When I think of words to describe this season of my life, crazy is definitely one of them. Some days are so crazy, in fact, that I can’t for the life of me remember what made them that way when I try to recall it the next day.
I won’t remember that today I got to play Lego Star Wars with a certain four-year-old. BUT, I will remember and continue to cherish his love for the back story in every game he plays. Some may think Angry Birds is a mindless game, but he knows why the birds are angry and takes great pains to recreate the scenes of how they rescue their poor eggs from those mean pigs before bringing justice to all involved.
I likely won’t remember that we sat down to watch a rainy-day movie and everything seemed perfect to my mama-sentimental heart. Mom & son curled up under a blanket in our sweats and my coffee, except when the show got started, Daisy woke up from her nap and brought her sweet, beautiful chaos to the bookshelves and DVD cases after I changed her diaper instead of still being under the cozy blanket. Then Dash decided he’d rather play Lego’s with me, and I felt that incredible depth of blessed that comes with knowing he desired to play with me rather than sit through a silly movie we rented from the Red Box, as he calls it.
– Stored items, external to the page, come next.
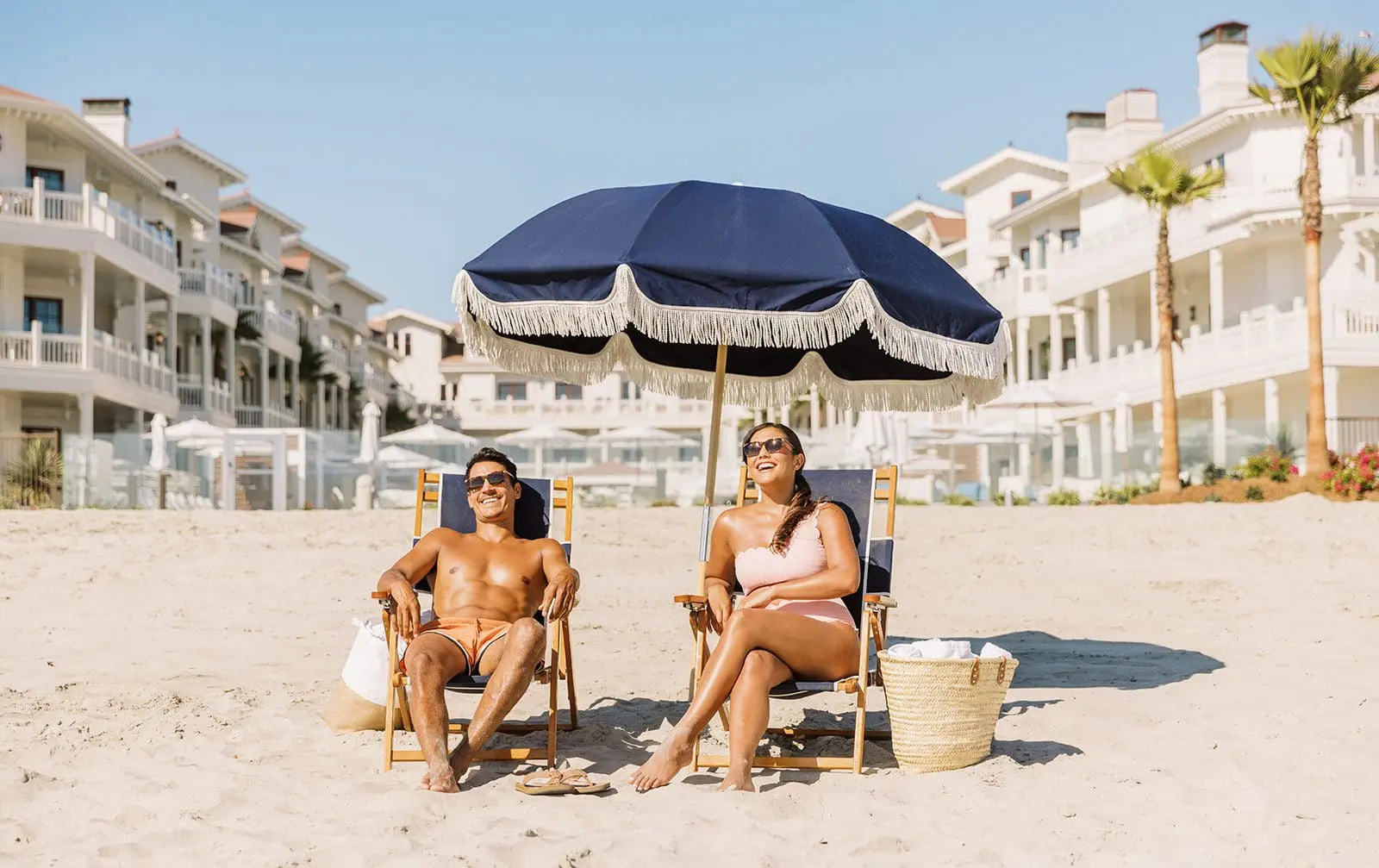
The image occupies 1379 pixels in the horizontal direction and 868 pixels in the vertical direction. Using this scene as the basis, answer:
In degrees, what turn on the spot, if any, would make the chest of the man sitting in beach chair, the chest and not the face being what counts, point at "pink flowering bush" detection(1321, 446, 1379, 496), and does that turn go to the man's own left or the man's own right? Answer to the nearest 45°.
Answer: approximately 135° to the man's own left

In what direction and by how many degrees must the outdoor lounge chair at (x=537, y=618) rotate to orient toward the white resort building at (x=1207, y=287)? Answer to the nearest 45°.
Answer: approximately 135° to its left

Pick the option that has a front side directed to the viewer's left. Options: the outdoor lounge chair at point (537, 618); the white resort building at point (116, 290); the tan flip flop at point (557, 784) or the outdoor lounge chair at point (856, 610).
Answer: the tan flip flop

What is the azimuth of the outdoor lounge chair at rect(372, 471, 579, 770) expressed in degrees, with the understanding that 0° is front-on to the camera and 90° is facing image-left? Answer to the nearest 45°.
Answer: approximately 0°

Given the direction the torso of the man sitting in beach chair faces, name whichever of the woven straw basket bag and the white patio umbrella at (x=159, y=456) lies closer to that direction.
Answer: the woven straw basket bag

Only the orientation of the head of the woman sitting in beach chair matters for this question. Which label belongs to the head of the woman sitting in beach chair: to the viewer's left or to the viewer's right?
to the viewer's left

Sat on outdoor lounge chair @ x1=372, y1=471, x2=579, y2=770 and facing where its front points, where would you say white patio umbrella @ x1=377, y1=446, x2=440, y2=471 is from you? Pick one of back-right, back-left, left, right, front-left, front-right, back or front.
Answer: back

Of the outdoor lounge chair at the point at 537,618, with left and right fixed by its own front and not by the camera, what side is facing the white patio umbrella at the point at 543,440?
back
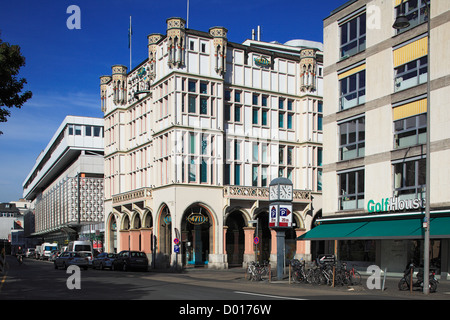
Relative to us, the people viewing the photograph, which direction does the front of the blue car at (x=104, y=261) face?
facing away from the viewer and to the left of the viewer

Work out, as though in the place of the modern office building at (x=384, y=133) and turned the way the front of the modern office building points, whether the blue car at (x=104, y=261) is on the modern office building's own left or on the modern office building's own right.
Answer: on the modern office building's own right

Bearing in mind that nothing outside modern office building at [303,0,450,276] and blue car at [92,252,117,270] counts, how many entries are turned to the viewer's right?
0

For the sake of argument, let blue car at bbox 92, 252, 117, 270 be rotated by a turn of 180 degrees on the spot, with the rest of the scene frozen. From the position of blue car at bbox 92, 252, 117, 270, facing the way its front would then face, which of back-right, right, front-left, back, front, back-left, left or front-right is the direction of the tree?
back-right

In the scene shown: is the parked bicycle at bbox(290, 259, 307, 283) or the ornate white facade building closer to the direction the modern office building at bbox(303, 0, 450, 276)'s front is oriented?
the parked bicycle

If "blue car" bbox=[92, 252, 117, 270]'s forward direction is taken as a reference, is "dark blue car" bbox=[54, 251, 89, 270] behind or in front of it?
in front

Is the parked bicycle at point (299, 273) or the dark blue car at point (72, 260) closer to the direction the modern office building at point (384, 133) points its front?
the parked bicycle
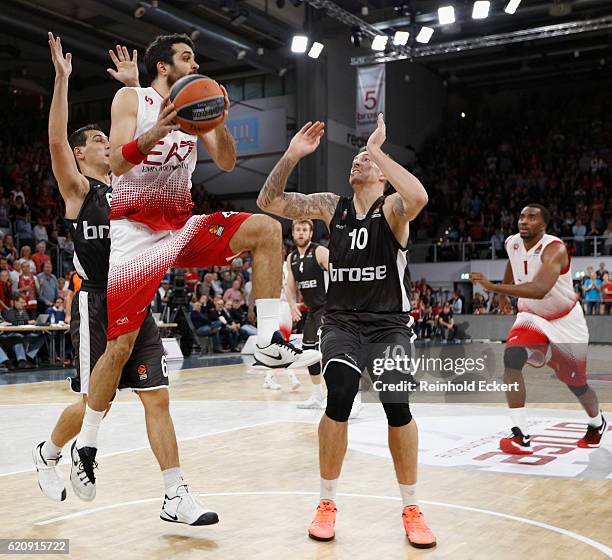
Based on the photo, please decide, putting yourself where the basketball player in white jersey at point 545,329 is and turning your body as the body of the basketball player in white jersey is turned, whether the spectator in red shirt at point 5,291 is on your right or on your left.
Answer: on your right

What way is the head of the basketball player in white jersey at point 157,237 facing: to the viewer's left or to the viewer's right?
to the viewer's right

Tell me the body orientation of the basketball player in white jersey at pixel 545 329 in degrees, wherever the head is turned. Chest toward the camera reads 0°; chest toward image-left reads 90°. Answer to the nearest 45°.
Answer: approximately 45°

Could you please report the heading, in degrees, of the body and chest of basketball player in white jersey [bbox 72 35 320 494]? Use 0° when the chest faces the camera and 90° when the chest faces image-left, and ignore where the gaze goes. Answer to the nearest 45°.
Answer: approximately 315°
I won’t remember that in 30 minutes time, I dodged a curious crawler and a boy with a light saber while I tried vacuuming the floors. Then I gave baby a bath and set up boy with bath crayons only to have to dislodge a piece of one of the crayons from his nose. Curiosity sure can be our enemy sometimes, you know? 😉
I won’t remember exactly how it feels to hold a baby who fights falling asleep. The way she arches her back and pretends to detest a pacifier only to give in seconds later to a sweet, exhausted embrace in the rocking chair.
I may not remember the way that Daddy ran into her room and snatched her up for snuggles before I had a chance to go in and comfort her. Will I remember the look of adoring pride in his smile when I peeked in a few minutes later to see her contentedly asleep on his lap? Probably.
I won’t remember all of the details years from now, but I hope that I remember how much I love this time in my life. Both the insanity and the sweetness. The loud cacophony of father and son wrestling as well as the sweet silence of a sleeping baby in my arms. I do my best to make each hug I give and receive really count for something.
Today those hugs counted for a lot. I won’t remember the details of the crazy or all of the ludicrous mom statements I make like, “Don’t let your sister lick your foot!” I will, however, continue to cherish every single hug those sweet kids give me through each stage of their life, and I have a feeling that I’ll love a 12-year-old’s hug just as much as I love a 4-year-old’s.